Optimism about the prospects of artificial intelligence has been such a key pillar of market strength this year that BlackRock this week launched an ETF tracking AI firms globally.

Concentration worry

And yet there’s also concern around the concentrated nature of this year’s market rally, especially with Wall Street anticipating that the Magnificent Seven companies’ profit growth will slow on average. The stocks are projected to deliver average earnings growth of 19% in the third quarter, the smallest increase since the start of 2023, data compiled by Bloomberg Intelligence show.

For investors looking to strip out the influence of the biggest tech giants, this week also brought the debut of Defiance Large Cap ex-Mag 7 ETF (XMAG), which tracks the S&P 500 without the so-called Magnificent Seven stocks.

“Firms are trying to reduce that exposure by creating funds that don’t have exposure to Mag Seven,” said Mohit Bajaj, director of ETFs at WallachBeth Capital.

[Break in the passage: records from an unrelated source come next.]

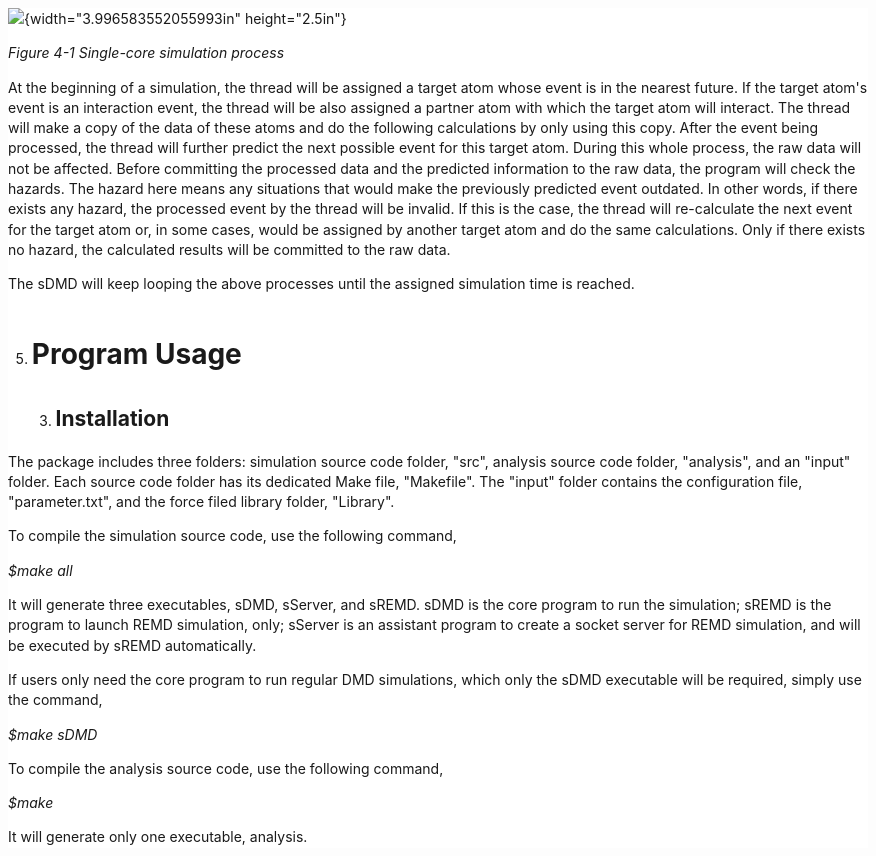 ![](media/image11.jpg){width="3.996583552055993in" height="2.5in"}

*Figure 4-1 Single-core simulation process*

At the beginning of a simulation, the thread will be assigned a target
atom whose event is in the nearest future. If the target atom's event is
an interaction event, the thread will be also assigned a partner atom
with which the target atom will interact. The thread will make a copy of
the data of these atoms and do the following calculations by only using
this copy. After the event being processed, the thread will further
predict the next possible event for this target atom. During this whole
process, the raw data will not be affected. Before committing the
processed data and the predicted information to the raw data, the
program will check the hazards. The hazard here means any situations
that would make the previously predicted event outdated. In other words,
if there exists any hazard, the processed event by the thread will be
invalid. If this is the case, the thread will re-calculate the next
event for the target atom or, in some cases, would be assigned by
another target atom and do the same calculations. Only if there exists
no hazard, the calculated results will be committed to the raw data.

The sDMD will keep looping the above processes until the assigned
simulation time is reached.

5.  **Program Usage**
    =================

    3.  **Installation**
        ----------------

The package includes three folders: simulation source code folder,
"src", analysis source code folder, "analysis", and an "input" folder.
Each source code folder has its dedicated Make file, "Makefile". The
"input" folder contains the configuration file, "parameter.txt", and the
force filed library folder, "Library".

To compile the simulation source code, use the following command,

*\$make all*

It will generate three executables, sDMD, sServer, and sREMD. sDMD is
the core program to run the simulation; sREMD is the program to launch
REMD simulation, only; sServer is an assistant program to create a
socket server for REMD simulation, and will be executed by sREMD
automatically.

If users only need the core program to run regular DMD simulations,
which only the sDMD executable will be required, simply use the command,

*\$make sDMD*

To compile the analysis source code, use the following command,

*\$make*

It will generate only one executable, analysis.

Investors have added nearly $24 billion into tech-related ETFs this year, most among the 12 sectors Bloomberg Intelligence tracks and quadruple the tally for all of last year.

Eventually, the market will broaden out, says Goldman Sachs Group Inc., paving the way for the equal-weighted S&P 500 to outperform the market cap-weighted benchmark in the next decade. For now, the equal-weighted gauge — one that gives Target Corp. as much clout as Microsoft — trails the regular S&P 500 by 6 percentage points year-to-date.

“No one complained on the ride up as these firms dominated the S&P 500 and Nasdaq,” said Amrita Nandakumar, president of Vident Asset Management. “Now, some investors are looking at their portfolios and wondering how much of those gains they would have to give back if the tech sector took a hit.”